Bounded proportions. For zero_one_beta(), zoi is the probability of an exact boundary outcome and coi is the probability that a boundary outcome is exactly 1. Ordinary unlabelled mu random intercepts and independent numeric slopes are recovery-grade, under generator-qualified evidence. Correlated or labelled slopes and sigma/zoi/coi random effects remain planned.
Structured counts. Ordinary Poisson and NB2 fit q=1 phylo(), spatial(), animal(), and relmat() mu intercept-plus-one-slope routes; the exact q=1 NB2 structured sigma intercept-plus-one-slope routes are fitted at recovery grade, with intervals and coverage planned.
Diagnostic-only spatial gates. Poisson slope-only mu ~ spatial(0 + x | site, coords = coords), Poisson labelled-scalar mu ~ spatial(1 | p | site, coords = coords), and Poisson mu ~ spatial(1 | site, coords = coords) + (1 | id) are single-smoke diagnostic-only. Two fixed-zero-inflation spatial-mu routes are also exact diagnostic-only gates: Poisson with bf(count ~ x + spatial(1 | site, coords = coords), zi ~ 1) and NB2 with bf(count ~ x + spatial(1 | site, coords = coords), sigma ~ 1, zi ~ 1). These gates keep zero inflation fixed; they confirm local fit/extractor feasibility but do not establish point-estimate recovery, intervals, or coverage.
Structured Gaussian covariance. The Q-Series includes exact q=12 all-four two-slope covariance cells for phylo(), spatial(), animal(), and relmat() at point-fit/recovery grade. This Q-Series statement does not authorize interval or coverage claims; see the row-level Q-Series release-status ledger.
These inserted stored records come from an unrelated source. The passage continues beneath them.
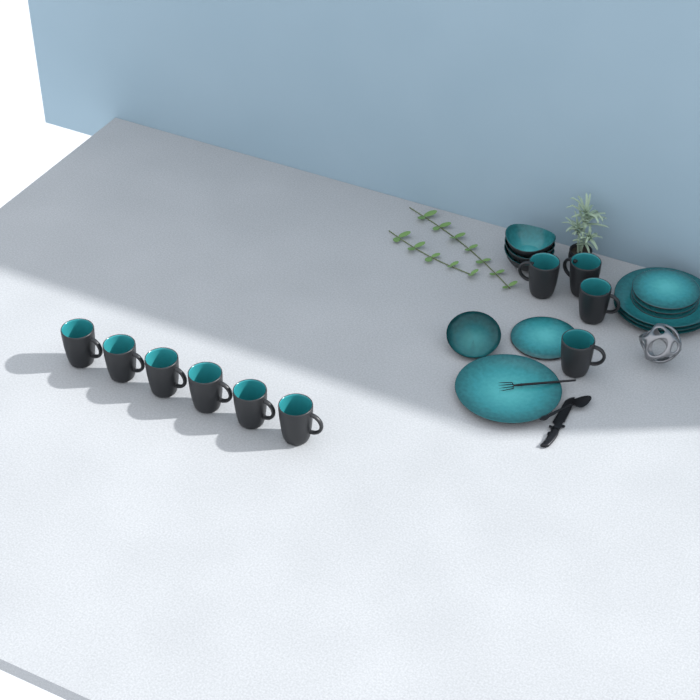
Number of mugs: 10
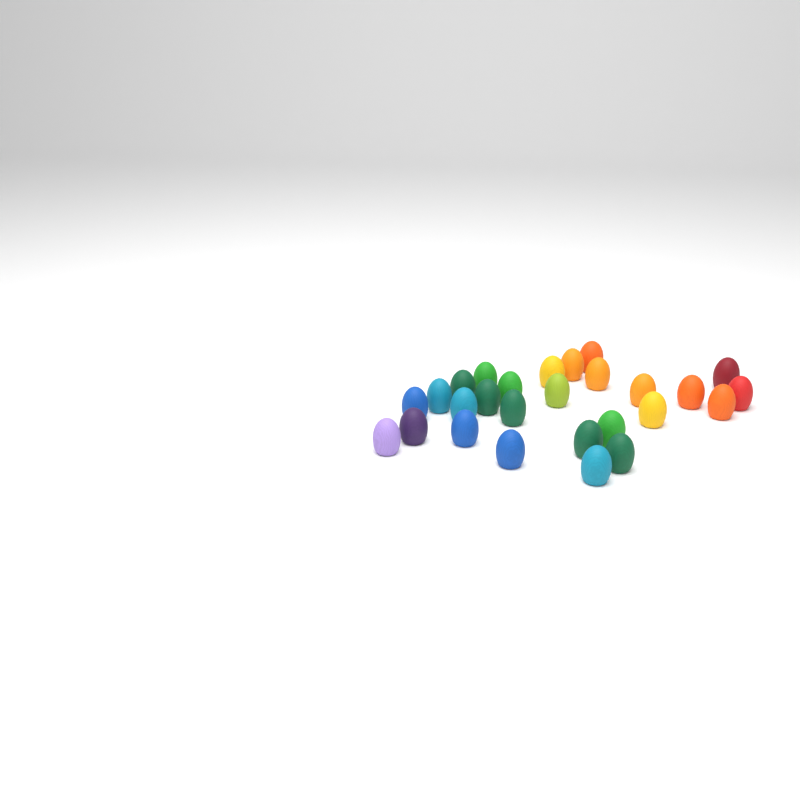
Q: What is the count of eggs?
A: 27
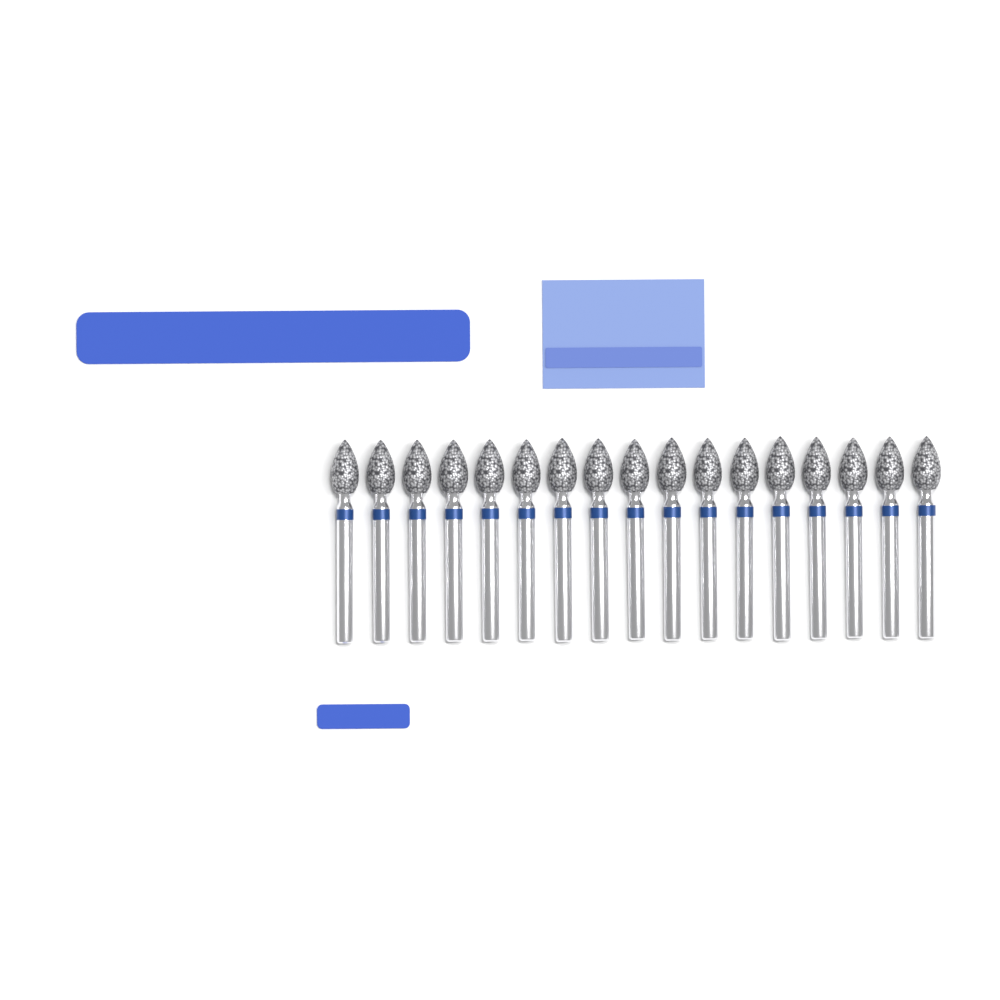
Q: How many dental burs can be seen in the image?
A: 17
Mesh/SPDE fields, multiple spatial slopes, spatial slope correlations, direct spatial SD surfaces, predictor-dependent spatial corpair() regression, and non-Gaussian spatial effects outside the exact ordinary Poisson/NB2 q1 spatial mu intercept-plus-one-slope, recovery-grade NB2 q1 spatial sigma, Student-t spatial mu, Poisson spatial zi, fixed-zi Poisson spatial mu, and fixed-zi NB2 spatial mu gates remain planned rather than landing-page workflows. The same applies to non-Gaussian phylogenetic slopes outside the exact unlabelled Poisson/NB2 q1 intercept-plus-one-slope gates.

Project status

The package is under active development. See the roadmap, the reference index, and the articles above for the current fitted workflows.